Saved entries
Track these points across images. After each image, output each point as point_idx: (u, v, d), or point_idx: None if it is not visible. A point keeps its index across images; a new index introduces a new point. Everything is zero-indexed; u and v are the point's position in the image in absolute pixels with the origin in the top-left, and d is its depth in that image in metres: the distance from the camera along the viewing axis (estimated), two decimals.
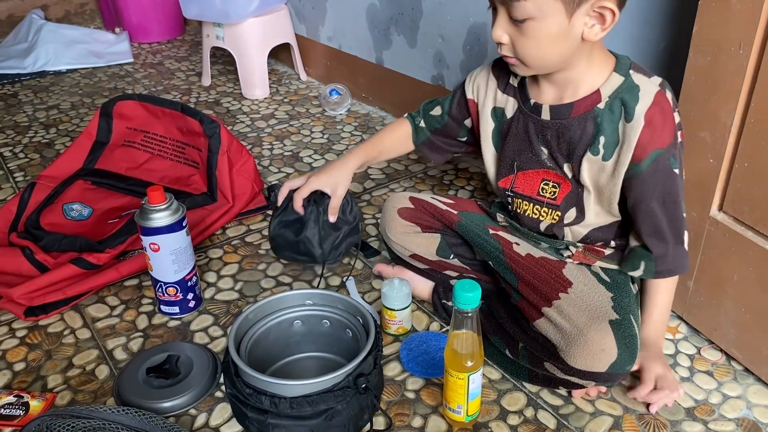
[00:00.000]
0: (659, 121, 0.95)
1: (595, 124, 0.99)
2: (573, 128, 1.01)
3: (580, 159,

- _Problem description_
Each entry above should be written out again exactly, without its pictures.

- _Response box_
Track these points across images. After each image, output each point as point_idx: (u, v, d), or point_idx: None if it is not visible. A point keeps its index across images; a new index introduces a new point. Everything is zero-indexed; u and v are the point's position in the image in absolute pixels with the origin in the top-left, and d is its depth in that image in metres: the distance from the camera along the viewing axis (estimated), two decimals.
[00:00.000]
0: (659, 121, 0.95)
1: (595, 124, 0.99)
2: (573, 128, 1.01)
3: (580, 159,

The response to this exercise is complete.